Impugnazione delibera assembleare di società a responsabilità limitata sostituita medio tempore e cessazione della materia del contendere
Pubblicato il 12/12/17 08:39 [Doc.4025]
di Redazione IL CASO.it



Segnalazione del Prof. Avv. Enrico Scoccini
Massime a cura del Dott. Lucianio Ferlisi

Società a responsabilità limitata – Impugnazione delibera assembleare – sostituzione delibera impugnata - art. 2377, VIII co., c.c.
In tema di impugnazione di delibere assembleari di società a responsabilità limitata valgono le regole dell’art. 2377, VIII co., c.c. dettato per le società per azioni. Il Giudice investito dell’impugnazione di una delibera della quale siano lamentati vizi integranti cause di nullità, nel caso in cui questa venga medio tempore sostituita da altra non deve procedere all’esame del artt. codice civile: 2377, VIII co.

Cessazione materia del contendere – sostituzione delibera impugnata – verifica incidenter tantum della delibera sostitutiva
Qualora le parti diano atto della sostituzione della delibera impugnata, il Giudice deve procedere a una verifica incidenter tantum della legittimità della delibera sostitutiva e, in caso di esito positivo, dichiarare la cessazione della materia del contendere. La domanda di impugnazione di parte attrice che, pur dopo la sostituzione medio tempore della delibera impugnata con altra immune da vizi, insista nelle originarie conclusioni, è dichiarata inammissibile.

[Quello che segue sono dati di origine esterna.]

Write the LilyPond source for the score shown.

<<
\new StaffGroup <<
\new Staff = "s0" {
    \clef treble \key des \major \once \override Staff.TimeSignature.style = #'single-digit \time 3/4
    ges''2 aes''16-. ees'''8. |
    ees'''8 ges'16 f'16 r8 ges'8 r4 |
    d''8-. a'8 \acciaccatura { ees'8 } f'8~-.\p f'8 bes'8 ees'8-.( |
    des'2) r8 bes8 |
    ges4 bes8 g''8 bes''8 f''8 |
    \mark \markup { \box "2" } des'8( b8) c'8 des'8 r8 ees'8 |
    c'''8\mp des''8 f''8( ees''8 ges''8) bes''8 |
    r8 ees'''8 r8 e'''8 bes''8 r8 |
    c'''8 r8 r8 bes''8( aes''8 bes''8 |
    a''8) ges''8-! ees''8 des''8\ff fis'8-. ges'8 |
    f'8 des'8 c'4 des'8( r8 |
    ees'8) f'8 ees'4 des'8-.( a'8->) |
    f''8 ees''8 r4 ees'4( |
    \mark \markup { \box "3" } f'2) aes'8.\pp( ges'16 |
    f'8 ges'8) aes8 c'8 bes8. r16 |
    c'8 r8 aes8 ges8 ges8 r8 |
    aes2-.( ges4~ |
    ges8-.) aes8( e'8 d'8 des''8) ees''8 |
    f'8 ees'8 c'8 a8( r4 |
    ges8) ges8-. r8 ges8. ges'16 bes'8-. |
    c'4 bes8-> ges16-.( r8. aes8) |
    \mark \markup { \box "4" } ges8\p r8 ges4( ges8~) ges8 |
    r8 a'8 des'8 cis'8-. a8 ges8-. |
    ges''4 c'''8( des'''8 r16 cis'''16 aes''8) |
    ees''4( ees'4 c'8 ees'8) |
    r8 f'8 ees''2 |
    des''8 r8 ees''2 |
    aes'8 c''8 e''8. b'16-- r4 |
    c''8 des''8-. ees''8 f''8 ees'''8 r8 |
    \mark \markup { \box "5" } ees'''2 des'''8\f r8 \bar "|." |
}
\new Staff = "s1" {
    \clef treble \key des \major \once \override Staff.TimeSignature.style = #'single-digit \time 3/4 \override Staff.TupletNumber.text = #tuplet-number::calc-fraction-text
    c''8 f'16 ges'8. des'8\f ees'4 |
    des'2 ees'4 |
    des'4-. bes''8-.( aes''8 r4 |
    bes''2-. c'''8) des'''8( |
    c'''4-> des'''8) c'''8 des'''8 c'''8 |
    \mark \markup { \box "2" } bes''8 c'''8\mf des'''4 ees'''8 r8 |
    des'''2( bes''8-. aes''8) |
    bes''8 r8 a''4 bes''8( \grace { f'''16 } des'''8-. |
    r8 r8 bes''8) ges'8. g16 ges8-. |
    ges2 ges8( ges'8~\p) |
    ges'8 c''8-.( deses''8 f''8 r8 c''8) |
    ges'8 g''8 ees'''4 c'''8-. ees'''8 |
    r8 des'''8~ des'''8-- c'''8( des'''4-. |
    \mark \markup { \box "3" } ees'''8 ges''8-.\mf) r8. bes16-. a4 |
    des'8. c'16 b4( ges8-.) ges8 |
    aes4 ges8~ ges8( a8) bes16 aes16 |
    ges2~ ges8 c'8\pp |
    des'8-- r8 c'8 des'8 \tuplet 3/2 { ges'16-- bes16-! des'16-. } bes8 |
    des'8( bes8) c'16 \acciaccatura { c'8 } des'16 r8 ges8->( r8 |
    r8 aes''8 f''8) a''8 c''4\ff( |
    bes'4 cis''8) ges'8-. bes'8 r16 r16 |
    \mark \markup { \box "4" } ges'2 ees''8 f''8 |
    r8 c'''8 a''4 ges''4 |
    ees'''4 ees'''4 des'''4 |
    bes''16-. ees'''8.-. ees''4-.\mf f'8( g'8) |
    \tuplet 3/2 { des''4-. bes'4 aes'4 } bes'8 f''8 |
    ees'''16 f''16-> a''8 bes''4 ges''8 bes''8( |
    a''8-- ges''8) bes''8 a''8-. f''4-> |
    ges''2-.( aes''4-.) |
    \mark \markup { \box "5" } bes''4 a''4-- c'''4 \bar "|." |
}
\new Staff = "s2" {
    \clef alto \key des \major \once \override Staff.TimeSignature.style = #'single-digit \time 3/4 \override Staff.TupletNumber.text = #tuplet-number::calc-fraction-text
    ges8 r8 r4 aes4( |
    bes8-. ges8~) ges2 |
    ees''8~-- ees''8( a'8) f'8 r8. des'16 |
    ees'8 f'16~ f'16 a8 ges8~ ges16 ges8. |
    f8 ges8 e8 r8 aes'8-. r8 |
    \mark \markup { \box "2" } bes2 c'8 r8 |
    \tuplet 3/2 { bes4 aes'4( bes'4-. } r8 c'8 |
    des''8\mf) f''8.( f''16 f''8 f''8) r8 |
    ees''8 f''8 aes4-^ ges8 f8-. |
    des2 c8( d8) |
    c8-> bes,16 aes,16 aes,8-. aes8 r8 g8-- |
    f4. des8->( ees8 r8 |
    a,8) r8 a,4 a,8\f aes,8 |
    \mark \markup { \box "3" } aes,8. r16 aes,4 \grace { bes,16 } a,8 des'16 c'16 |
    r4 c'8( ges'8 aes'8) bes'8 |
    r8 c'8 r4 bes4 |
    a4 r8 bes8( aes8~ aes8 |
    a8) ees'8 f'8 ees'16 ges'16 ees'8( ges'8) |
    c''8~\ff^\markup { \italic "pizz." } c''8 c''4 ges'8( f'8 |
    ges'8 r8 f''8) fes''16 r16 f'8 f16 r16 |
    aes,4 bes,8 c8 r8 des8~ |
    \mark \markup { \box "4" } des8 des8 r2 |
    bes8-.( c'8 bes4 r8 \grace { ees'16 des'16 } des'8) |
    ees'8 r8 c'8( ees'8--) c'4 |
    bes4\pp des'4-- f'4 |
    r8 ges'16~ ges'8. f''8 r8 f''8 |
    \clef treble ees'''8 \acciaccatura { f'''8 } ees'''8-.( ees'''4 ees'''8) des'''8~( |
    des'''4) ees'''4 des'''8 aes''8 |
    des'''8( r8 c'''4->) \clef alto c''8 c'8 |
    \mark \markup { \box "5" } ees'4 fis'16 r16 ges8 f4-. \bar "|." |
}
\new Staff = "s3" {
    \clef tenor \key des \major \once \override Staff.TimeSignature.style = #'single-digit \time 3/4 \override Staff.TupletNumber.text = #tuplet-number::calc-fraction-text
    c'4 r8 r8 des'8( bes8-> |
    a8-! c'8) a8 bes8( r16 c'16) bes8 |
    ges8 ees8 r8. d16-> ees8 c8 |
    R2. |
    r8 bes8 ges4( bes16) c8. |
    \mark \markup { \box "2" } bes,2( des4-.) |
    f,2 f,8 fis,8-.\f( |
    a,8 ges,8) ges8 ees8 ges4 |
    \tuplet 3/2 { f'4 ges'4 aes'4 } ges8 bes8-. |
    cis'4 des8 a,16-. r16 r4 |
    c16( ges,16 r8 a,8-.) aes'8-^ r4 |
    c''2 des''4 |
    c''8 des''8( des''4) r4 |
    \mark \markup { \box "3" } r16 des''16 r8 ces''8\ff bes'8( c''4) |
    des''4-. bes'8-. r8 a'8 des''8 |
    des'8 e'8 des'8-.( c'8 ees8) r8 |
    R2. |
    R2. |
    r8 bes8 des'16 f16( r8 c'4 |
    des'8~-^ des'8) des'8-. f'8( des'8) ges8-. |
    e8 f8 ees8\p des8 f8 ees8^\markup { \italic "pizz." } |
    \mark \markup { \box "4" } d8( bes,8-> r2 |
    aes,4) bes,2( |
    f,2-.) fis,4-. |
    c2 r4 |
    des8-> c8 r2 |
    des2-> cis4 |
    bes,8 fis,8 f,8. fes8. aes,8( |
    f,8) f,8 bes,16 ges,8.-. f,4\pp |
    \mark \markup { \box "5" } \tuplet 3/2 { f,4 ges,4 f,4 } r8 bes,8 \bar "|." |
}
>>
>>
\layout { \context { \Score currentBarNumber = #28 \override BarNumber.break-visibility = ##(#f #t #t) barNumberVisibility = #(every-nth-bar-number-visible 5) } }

Mancata sospensione della delibera impugnata – legittimità atti esecutivi - art. 2378 c.c. – modifica maggioranza
Gli atti esecutivi adottati in funzione di una delibera impugnata che non sia stata oggetto di sospensione ex art. 2378 c.c., sono legittimi ancorché si tratti di una delibera modificativa della composizione della maggioranza. Tale legittimità resiste anche al sopravvenire dell’annullamento della libera impugnata.

Società a responsabilità limitata – art. 2479 bis, I co., c.c. - avviso convocazione assemblea - formulazione ordine del giorno
Nella formulazione dell’ordine del giorno da inserire nell’avviso di convocazione di assemblea, previsto dall’art. 2479 bis, I co., c.c., occorre contemperare l’esigenza di fornire informazioni puntuali circa gli argomenti da trattare, con la contrapposta esigenza di preservare l’elasticità e la flessibilità dei lavori assembleari. Un ordine del giorno eccessivamente dettagliato potrebbe condizionare la libertà di autodeterminazione dell’assemblea, sminuendo il rilievo che assume il dibattito e la discussione dei soci.